Document section
# Comercial hash extraction



## naturalhi (Jun 22, 2006)

Don't remember where I saw this so I can't give the inventer credit, hope they don't get mad if I share it! 

If you got a LOT of trim or shwag and wanna run it thru screens, do what I do:
Make a tumbler from a yardsale dryer

All you gotta do is find a used clothes dryer, doesn't matter if its gas or electric, as long as the drum still turns... Heat dont matter..
First you take the dryer apart and remove the drum...
Next, you use an airbody saw, or a dremel/grinder with a cut off wheel to cut (3) "windows" in the circumfrence of the drum. Space these evenly at 120* apart. Leave about 3" of material between each window.
Once you have the windows cut, get yourself some 120micron or 75micron or whatever grade screen you want (nylon screen)...
Wrap the screen around the drum until it overlaps itself 2 inches... At each place between the windows in the drum, use a pop rivet and a washer to attach the screen to the drum. Epoxy also helps to hold it in place w/the pop rivets...

OK now, you'll have a dryer drum that looks like a cracked out bingo machine.....

Put it back in the dryer case and hook the belt back up, now put in about a pound or 20 of your favorite trim/shwag and toss a cue ball or a rock in with it.
Set the dryer to tumble for 2-3 hours. Put a large cookie/baking sheet (or 2) under the drum from the front of the dryer.

Thats all there is to it... In a couple hours time you'll have a nice big PILE of trichs on your cookie sheets....


----------



## THE BROTHER'S GRUNT (Jun 22, 2006)

*Nice thread man. Have you built one of these yourself? I'm gonna move this over to the DIY section of the forum. *


----------



## naturalhi (Jun 22, 2006)

No I haven't got that much to sift through, but I did put another smaller one in the hash area also you might want to move it here too!


----------

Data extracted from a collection
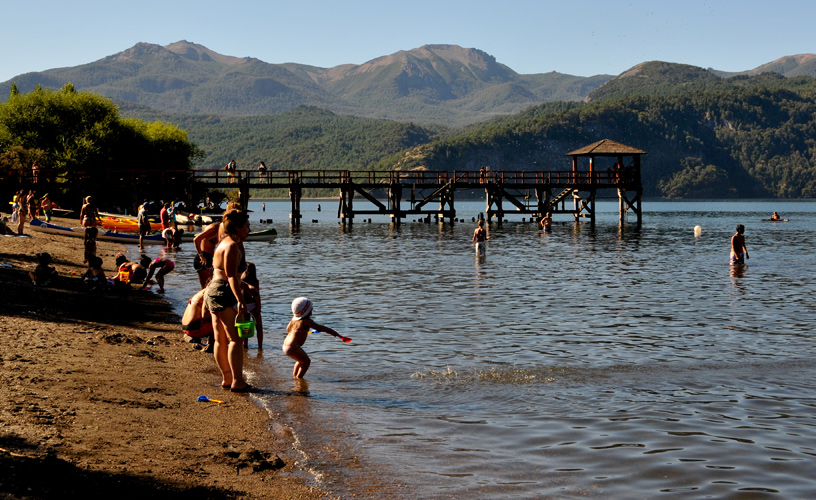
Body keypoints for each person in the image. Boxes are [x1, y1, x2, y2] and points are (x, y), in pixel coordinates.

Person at [204, 208, 256, 392]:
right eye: (247, 227)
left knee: (220, 340)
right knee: (236, 340)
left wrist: (244, 287)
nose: (249, 230)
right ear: (237, 228)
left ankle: (227, 378)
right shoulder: (233, 245)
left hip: (212, 289)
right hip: (223, 291)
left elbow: (221, 273)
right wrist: (240, 300)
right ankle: (238, 381)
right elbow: (232, 276)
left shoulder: (222, 242)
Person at [283, 297, 343, 379]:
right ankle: (299, 378)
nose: (312, 309)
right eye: (311, 308)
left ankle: (295, 377)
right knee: (306, 362)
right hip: (293, 347)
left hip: (285, 346)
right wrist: (332, 332)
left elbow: (288, 329)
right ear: (307, 310)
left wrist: (300, 331)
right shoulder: (306, 321)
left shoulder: (293, 320)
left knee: (300, 361)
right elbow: (320, 327)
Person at [240, 262, 264, 349]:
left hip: (245, 306)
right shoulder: (255, 281)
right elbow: (257, 295)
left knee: (245, 328)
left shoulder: (241, 280)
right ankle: (260, 347)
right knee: (259, 328)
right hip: (254, 305)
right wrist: (259, 307)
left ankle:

Problems to work on
1. In the dryer tumbler thread, how far apart should the three windows in the drum be spaced?
2. Name everything the dryer tumbler thread says to use to hold the screen on the drum.
3. According to the dryer tumbler thread, why doesn't it matter whether the used dryer is gas or electric?

Answers per task
1. 120 degrees apart.

2. Pop rivets, washers, and epoxy.

3. The only requirement is that the drum still turns, and heat doesn't matter for the process.